The issue is simple. I am using the hadoop gcs-connector (https://github.com/GoogleCloudDataproc/hadoop-connectors) for writting data to google cloud stroage from a MapReduce job running in an EMR cluster (AWS). My application was writting data to s3 previously and working fine. Now I have added the gcs-connector and writting the same data to google cloud storage.

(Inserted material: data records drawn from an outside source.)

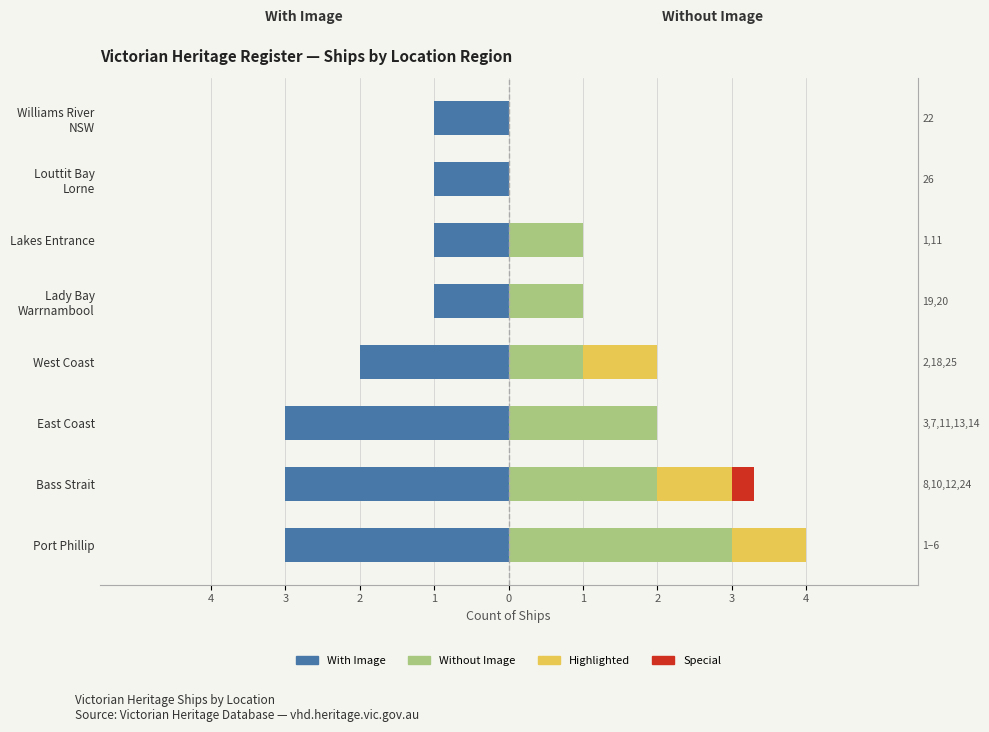

What is the difference between the second highest and second lowest values in the Highlighted series?

1.0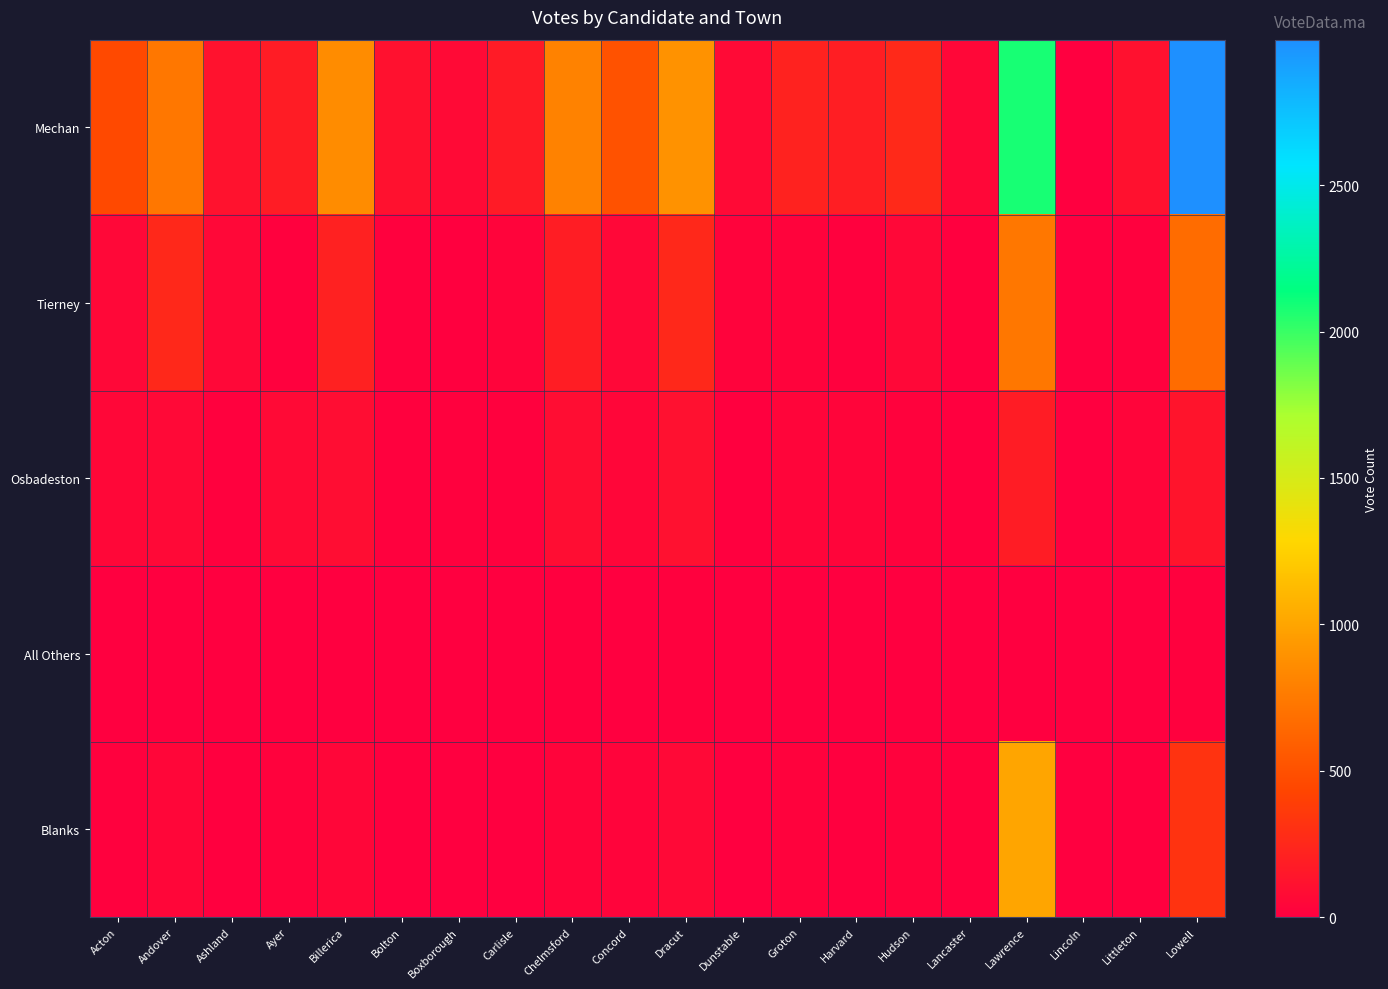

Which series has the largest range (max minus min)?

Mechan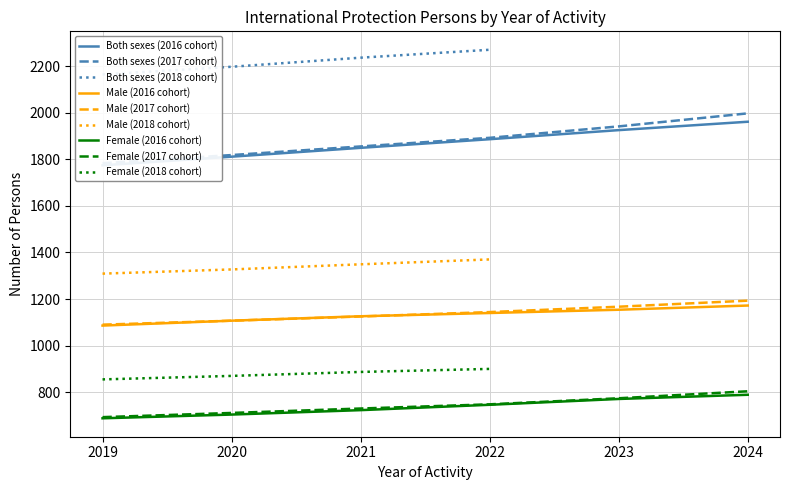

List the series in order of their peak value, highest first.

Both sexes, Male, Female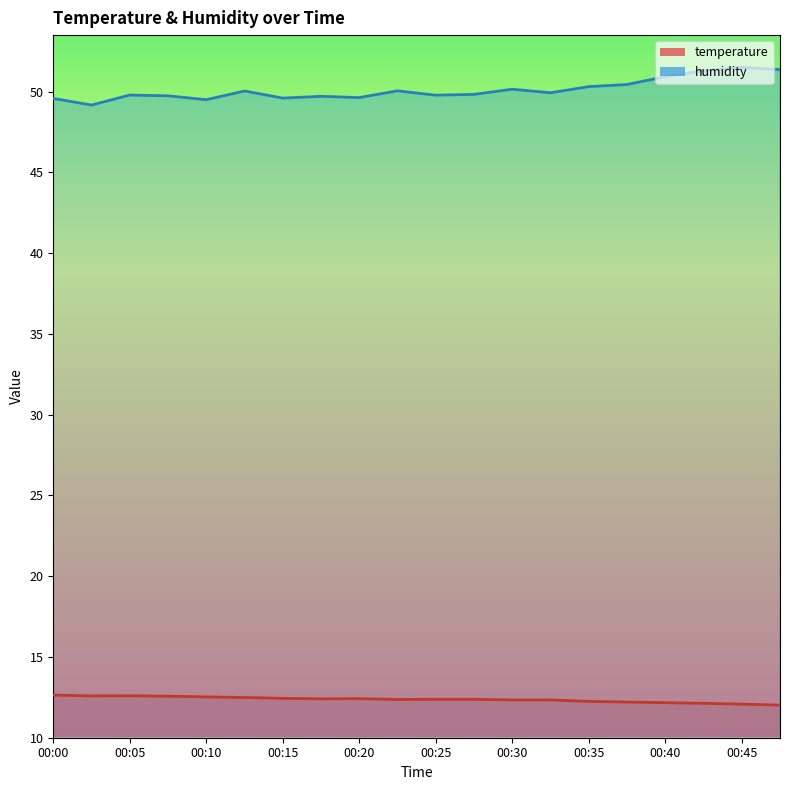

What is the difference between the maximum and minimum values in the temperature series?

0.6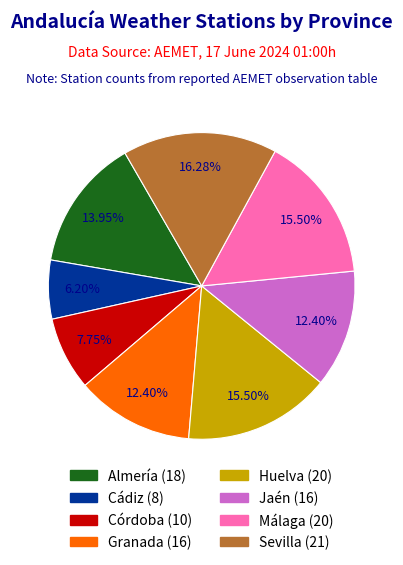

Approximately how many times larger is the value at Almería compared to Cádiz?

2.2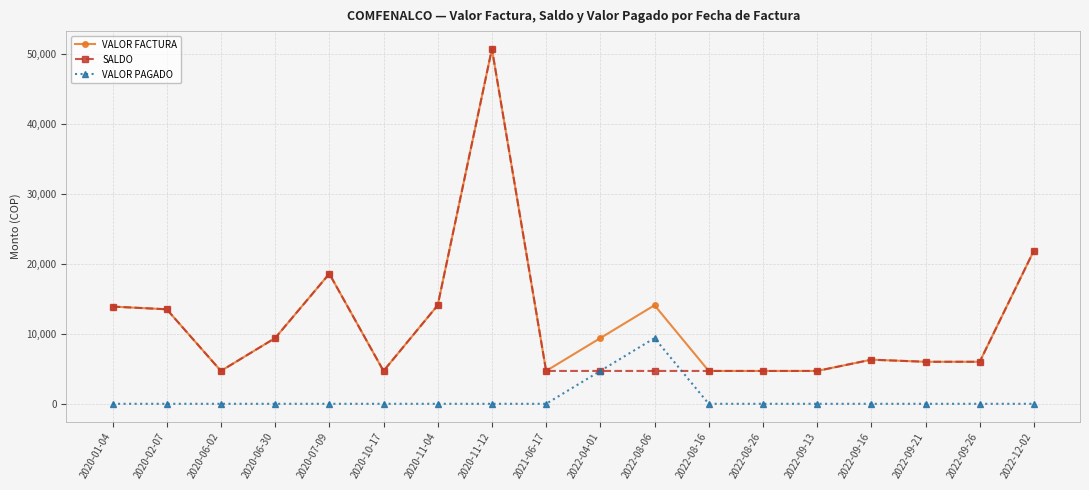

Where is VALOR FACTURA nearest to the value 27695?

2022-12-02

But I am getting following exceptions
Error: java.lang.IllegalArgumentException: Self-suppression not permitted
at java.lang.Throwable.addSuppressed(Throwable.java:1072)
at java.io.FilterOutputStream.close(FilterOutputStream.java:159)
at com.google.cloud.hadoop.fs.gcs.GoogleHadoopOutputStream.close(GoogleHadoopOutputStream.java:119)
at org.apache.hadoop.fs.FSDataOutputStream$PositionCache.close(FSDataOutputStream.java:73)
at org.apache.hadoop.fs.FSDataOutputStream.close(FSDataOutputStream.java:102)
at org.apache.hadoop.mapreduce.lib.output.TextOutputFormat$LineRecordWriter.close(TextOutputFormat.java:106)
at org.apache.hadoop.mapreduce.lib.output.LazyOutputFormat$LazyRecordWriter.close(LazyOutputFormat.java:122)
Caused by: java.lang.OutOfMemoryError: Java heap space
at com.google.cloud.hadoop.repackaged.gcs.com.google.api.client.googleapis.media.MediaHttpUploader.buildContentChunk(MediaHttpUploader.java:579)
at com.google.cloud.hadoop.repackaged.gcs.com.google.api.client.googleapis.media.MediaHttpUploader.resumableUpload(MediaHttpUploader.java:380)
at com.google.cloud.hadoop.repackaged.gcs.com.google.api.client.googleapis.media.MediaHttpUploader.upload(MediaHttpUploader.java:308)
at com.google.cloud.hadoop.repackaged.gcs.com.google.api.client.googleapis.services.AbstractGoogleClientRequest.executeUnparsed(AbstractGoogleClientRequest.java:528)
at com.google.cloud.hadoop.repackaged.gcs.com.google.api.client.googleapis.services.AbstractGoogleClientRequest.executeUnparsed(AbstractGoogleClientRequest.java:455)
at com.google.cloud.hadoop.repackaged.gcs.com.google.api.client.googleapis.services.AbstractGoogleClientRequest.execute(AbstractGoogleClientRequest.java:565)
at com.google.cloud.hadoop.repackaged.gcs.com.google.cloud.hadoop.util.AbstractGoogleAsyncWriteChannel$UploadOperation.call(AbstractGoogleAsyncWriteChannel.java:85)
at java.util.concurrent.FutureTask.run(FutureTask.java:266)
at java.util.concurrent.ThreadPoolExecutor.runWorker(ThreadPoolExecutor.java:1149)
at java.util.concurrent.ThreadPoolExecutor$Worker.run(ThreadPoolExecutor.java:624)
at java.lang.Thread.run(Thread.java:750)
Now I have these questions
Scaling up the cluster is not an option for me. Besides I think my cluster is sufficient cause it was working with S3. What is consuming more memory here?
What can I do to reduce memory consumption by GCS uploads? any configurations? I could not find any.
It turns out that we can configure various properties to control how our files get uploaded to GCS. It boils down to reducing the buffer size that is used during uploads and also the number of concurrent file uploads that we do. I used the following configurations for my application and it worked. Not getting java heap exceptions now.
conf.set("fs.gs.outputstream.upload.buffer.size", "262144");
conf.set("fs.gs.outputstream.upload.chunk.size", "1048576");
conf.set("fs.gs.outputstream.upload.max.active.requests", "4");
Here conf is an instance of org.apache.hadoop.conf.Configuration. You can try with different values that suits your application. Cheers!